If having a bad-ass superhero you can live vicariously through was a guaranteed route to success, then every promotion ever would book their top star that way, and it would always be an unmitigated success. But people clearly didn't want that when Roman Reigns was booked in that position. They didn't want an all-American superhero in 1995 when Lex Luger was in that position, even though years of Hogan on top would tell you that's what audiences wanted.

There's a story Meltzer used to tell of an NWA meeting, where all the promoters are arguing over who should be the next champ, and someone says they need to be a good talker or they won't draw money, at which point The Sheik stands up and says that he's drawn more money than anyone in the room without ever saying a single word. 

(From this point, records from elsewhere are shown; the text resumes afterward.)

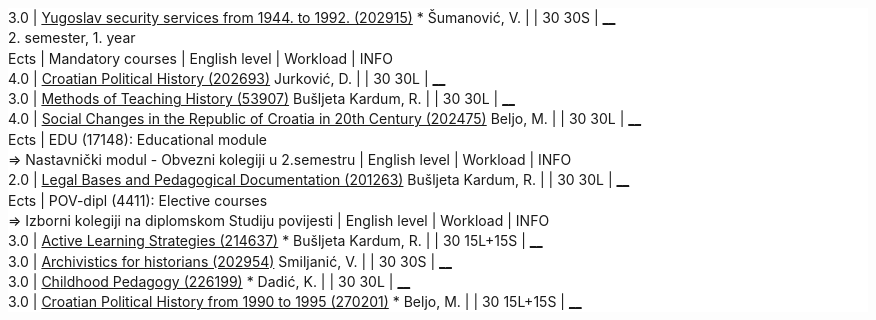 3.0 |  [Yugoslav security services from 1944. to 1992. (202915)](https://www.fhs.hr/en/course/yssf1t1) * Šumanović, V. |  | 30 30S |  [__](javascript:show_window\('/.cms/predmet_info?_v1=jVCSrPsMM7dhoJhoU_3kbvTevCA65k0AGRlGf--GJcnNtWYKJhjWnfyWhLS0R_tAYqRu26KIkOuCePY9JjXr6eNpZn4LIKjMY9V_s3o9a555HnAYQs2uucSQ0fGqnXC0Bno6TDWygfXmXKNcaXqTuFBlC6l0FwFrcdTCyEEg9oFBnMccgz5vkZssgDzc_zmx1UNbwA==&_v1flags=9KxxkB_21alU0-XZfHnVy7auwEQTmDYrl4EZThdGcS8VXyqN6bUEB15hSJDjb9PfODdms6AetUgX0q3oyFI_VQF6Q56V77ojW55fS6QXGY_hrIR47ZLn6a_rFkXaPSf6xO-Tjy0Xcdpn0N0ycHCQQBdWlAEYuImsaoxl_S-N8aC-ZJWa&_lid=82933&_rand=0',%20''\))  
2. semester, 1. year  
Ects |  Mandatory courses  | English level | Workload | INFO  
4.0 |  [Croatian Political History (202693)](https://www.fhs.hr/en/course/cph) Jurković, D. |  | 30 30L |  [__](javascript:show_window\('/.cms/predmet_info?_v1=8Z6od1aBU7Bpf-45bNd18b-T8s28WB4ygb-BhiRO5vxuhb0MAqpUNSmxL8fcMJ-H8R0F_7JGHPj53gHdfl6WchJc-KUGvNFtaKG2DoJttVSYYJMEhS7B3xtcW9FuYFa07omIWPKRJ5Vg07-E3ZiEDDFEP8rOrDOPCd_UxIo58_EHaq-r9YaYH4SLMHcNOB108FCzWw==&_v1flags=Mmp6MIjscKxLEH2TExgeuBZ0DMtrq8fTN1tvzsOppzUnWgMx-ozWj42LjoiTMAAFLovno6DlLVbGlMNzDb05kTHOGGuEoGpJc7KyEG0SE8VyiRR_Iyr4bHq3Id_vvWZyYLJ97TpwtFCmCYo3HWc6R8Vo8FOEdWPbcgqhCPd70tU__KES&_lid=82933&_rand=0',%20''\))  
3.0 |  [Methods of Teaching History (53907)](https://www.fhs.hr/en/course/moth) Bušljeta Kardum, R. |  | 30 30L |  [__](javascript:show_window\('/.cms/predmet_info?_v1=HaH3AXiTypAxo5Ut7WpsH63acrn_yxeCkERJow4kHferp-ezBXoAIAxUw33VbnWamEyiYEWjR9kL3kFzX_2dX3Ua-ep68qHgAhrw2KZK-ZXDgXWyA5J9audu7tRn1zRU0wKSUGdxJKGBsGFoYXL7aLYaU8LV40wEpEYXT5VbVxNhP9GHLnnPDPYB-alnABe0c4riqQ==&_v1flags=c4hGDUUQP3JhxmecQ2oo-JmZYlT5z7EEI4H7PkBm90VkFGTWaxuEwK8LQv6he3S6CB6iArJb2A1hqT2rbFp6c3ePhRKe0-h0kYu36M4UiG1umMY9mIGoKa-fPUxqWCDCKp4xPuigLlCioA5dFShh2etlHB4yfISj2eR2JxFS4iyTngfe&_lid=82933&_rand=0',%20''\))  
4.0 |  [Social Changes in the Republic of Croatia in 20th Century (202475)](https://www.fhs.hr/en/course/scitroci2c) Beljo, M. |  | 30 30L |  [__](javascript:show_window\('/.cms/predmet_info?_v1=YvHt5mBzzoT-rPLTxFsRZCpeiWRXr80NjqrHbxgSn1aiyuXMtSGd77ClFwSCFT5hCf7sKYdXxInyV0z15DV5aSXg9A08hQnOhE6Ir4xifkqNIQ9Af5LUGCKIFtw6CGXV4ZbfCFjcr5rzQGkGtH2Y2D1YpCgDL3usa1yQ9a5nfKYDjqzoR-oC4OLA-ZWiFbaHQtUMBw==&_v1flags=3qSk2pG3ixYXfTeumamxJPKfTRxqT3kOBI0IGrOD4VqlseNODmFMijKBHFWVOmy8mXV6pgaAwP-irgL1ZyboSE21oI4I1bLkJbMOGmnLppMYEK7sQyk2IeqtyQ2mq-IqTckQt9u7c6aVRcchnfIuT69PipX44EJYEhRghlUQvzPGvUDr&_lid=82933&_rand=0',%20''\))  
Ects | EDU (17148): Educational module   
=> Nastavnički modul - Obvezni kolegiji u 2.semestru  | English level | Workload | INFO  
2.0 |  [Legal Bases and Pedagogical Documentation (201263)](https://www.fhs.hr/en/course/lbapd_b) Bušljeta Kardum, R. |  | 30 30L |  [__](javascript:show_window\('/.cms/predmet_info?_v1=jG4ur3lgh-Uoui9enbaweBx11wqg3RaVZ_DCbyQ6n5EfqbpuSfIVVBAOGzLaie6lRA5bzGKPPuDvXlTEmGr8-WP_p-d2g5-lQdCqGvPbXB6uTRrqQMvtah06Xw1D6DKaIWRvA94OOXDZNVc8VzyaN8F4dpg8Ep0gRli3eUvqmjdz1d2XxpRgNxsW17h9e8x0OM9Kkw==&_v1flags=OtEaiF2qRF0oMBewsd3Aw3dIhZb78CNzp7DHu9I6veH7ZJSR9O0tl_UKwKNiKqlCCC6alf5VqD-bTmsMh2jQFs47z2S2b6cYJufanP4MFVMOdawTh0Cf3B75340XP20MQ3_06QXF5B2GaXvGHx2pHXBpmPBVzDbMWJ4suqRsvuIUL5nY&_lid=82933&_rand=0',%20''\))  
Ects | POV-dipl (4411): Elective courses   
=> Izborni kolegiji na diplomskom Studiju povijesti  | English level | Workload | INFO  
3.0 |  [Active Learning Strategies (214637)](https://www.fhs.hr/en/course/als) * Bušljeta Kardum, R. |  | 30 15L+15S |  [__](javascript:show_window\('/.cms/predmet_info?_v1=-68q_L-ifY3_a5QJVElr214AdfOBheE7KqqgRSAlp5uKdfNdErIpe35YSBPsYvgCbcaDdLagwqBbriMA0Jh8GXAp8GzubQn4O4njrS8lUjsulFnmdpRXiLCEWJga87M4ocpwIVALbKi2OMLSAwo4Iq7dg0ikj7w-M8d_EmShQlMeAulBW3iYZcuMRfGXaJkX6gXL-Q==&_v1flags=kwkXJuVGeGOS3jgGIyrwLpYrvAyMW_dj5ihkT__2jBvorSPudwKCfyWJ97UD_31HPq9QS2cTIe9SxVBGmtS-dWhlKWiLo00YjGYdzSoSRY0HlI877riETf6GFoDRJuR_CoYIbgHj_V-BUGv7iW9CHjUhVl6OKW7XbVYVqHZkwEk5SqhB&_lid=82933&_rand=0',%20''\))  
3.0 |  [Archivistics for historians (202954)](https://www.fhs.hr/en/course/afh_b) Smiljanić, V. |  | 30 30S |  [__](javascript:show_window\('/.cms/predmet_info?_v1=ED6FNVWQVtnMtoL_qxi6w64kRTMlTtMwkrA6xOEc-NJbjlnw7P0_LaAQyNQZcUs6N03RAP0FwWghXads2wNpEAkF2VReulf-Gs2o97KnVACh_r879kdQwOUVi1BhmakFOHSJd4-jYxPgFyWl06p_6RbosFoS_jEMqGtyTWQpI2V93RVSSaozqftz-gO_dIK2VaRV0Q==&_v1flags=PZFz8xzxcBqHL5NW7Q5EMQ1Qb8ob1YmCFFWQnYNbi6REt_WWSGr-YMh3BEZxtctGuFsw04UNr5rSRO79teFByMBk5Dug6o6870GU-1tZdD0W7HDIwOcmemDijQHGiPkwd2md8Q-YZKW2LsBG0QqNKFvbtLsvEH54F7n_ttyf5R1vFLrp&_lid=82933&_rand=0',%20''\))  
3.0 |  [Childhood Pedagogy (226199)](https://www.fhs.hr/en/course/chiped) * Dadić, K. |  | 30 30L |  [__](javascript:show_window\('/.cms/predmet_info?_v1=ExwTN5ermDa__AdIukMvIiVrFcGzWXsTSO0E4qa2ig9m69qiiYgGhIOV7gLfMtoODxTLZdLwkpHCM4-FjXgt3dZUPTnl8mytsOex7VwT7Bk-_ZVqSzIiU93BOjVpjSsrNecRDkh1LB6xzRtg25IGcqy8zMr2UWR0X_MtyrwCLVqJS_N3H9aECtW0Fr7JNyIZibLHSg==&_v1flags=XuQRbpkTk2jzogNKrG9uicPDbBDHJzl4DOnNlGtMWE0LXJYyENNkNcluke47glbu3i9PkFoxOm7FDGMQDp-NS7iTaee5WClmMOeSJ4ohw5uEJp0xnY57a6LdLiZLXKphovwHlDkGhCPM88XYLVEhyQ-jMwef7OX1jVRsx6StpPlFXUcK&_lid=82933&_rand=0',%20''\))  
3.0 |  [Croatian Political History from 1990 to 1995 (270201)](https://www.fhs.hr/en/course/cphf1t1_a) * Beljo, M. |  | 30 15L+15S |  [__](javascript:show_window\('/.cms/predmet_info?_v1=QwM8IlL1d-mkwSwT6rDW_oWkyaqqCuL6KoO2C2vYOLADmPmyJ1cIyvXm9Q9BNhBXRY5wTIAzz3oinRewMKkohrAg1sdP5qSUxPjP4SWFeRtxtJ7qI0tFdteoICyUBGMWBDHLefXiqhTdN58cQQ7vSoOaW7Ioapf_yrbopW_3msV6RIdDVVcIdW5miE_gzqUx78VoKA==&_v1flags=RWOU_4gBoRG0jlNFIiZs3X8fGPcMMrf5Dk2cwBSYDW2890B5CxBq62w1F5EvZcZZgm5bUUZHIfqiqN4fCTOpo3RDs0ivfbUJjQTEAeAi8RyLjw0QXZVb7BqkGPE69Ualm7SWLvwMGKQCYYdxEom64IS4nv3xEXBesmXAqVzKo6hz8dMb&_lid=82933&_rand=0',%20''\))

You have to look at broader cultural trends - Hogan, and assorted other muscleheads, were on top in the '80s and early '90s when action movies were coming into their own as a genre; Hogan's first run with the WWF runs pretty much alongside Arnie's success, with Hogan's first title win falling between the first two Conan movies, the first Wrestlemania being the same year as Commando, and Hogan's stepping away from the WWF, and then surfacing in WCW, coincide with Schwarzanegger's movies (and, by extension, that variant on the action genre) becoming more self-aware and self-affacing; Last Action Hero, Junior etc., and Hogan's heel turn sits alongside Jingle All The Way and Batman & Robin, where Arnie had really ceased to be all that culturally relevant for a few years. Similarly, Hogan's run sat alongside the original run of He-Man - big bodybuilder physiques were presented as heroic and saleable across pop culture, and when that ceased to be the norm, bodybuilders stopped being as big a draw as they had been previously.

Steve Austin was on top in the '90s, and Bret Hart before him, at a time when action movies were more about an everyman caught in a dangerous situation - Armageddon, Jurassic Park, the Die Hard sequels, Speed, and so on. Steve Austin was never an aspirational character, he was an ordinary working man doing aspirational things -  how many times have you heard someone like Bruce Prichard say that Austin vs. McMahon worked because everyone wants to beat up their boss? That wouldn't have worked with Hogan, because they wouldn't have seen themselves in Hogan. Similarly, outside of movies, the '90s was all about edgy anti-heroes, performative anti-establishment gestures, and so on, and Austin fit right in with that.

In the last 10 years, Hollywood has been dominated by superhero movies, but of a particular flavour. Marvel superheroes are nerdy pop culture signifiers, not muscled all-American heroes. Kenny Omega, as a character, has far more in common with Iron Man or Spider-Man than with an '80s or '90s action hero; those characters are nerds, and they appeal to nerds. Yet no one's suggesting that Spider-Man can't carry a movie or hold an audience's interest because he's too much of a geek - that is, and always has been, his selling point; he's a relatable nerdy kid who, when he becomes Spider-Man, can do incredible things. There's no reason Kenny Omega can't be that, and can't be a star doing it - but he hasn't, thus far, been positioned as a top star, and I think that's by design. It's weird that we get hung up on ideas of whether or not Kenny Omega is behaving like a main event talent when there's little evidence that he's even being booked on that level in the first place.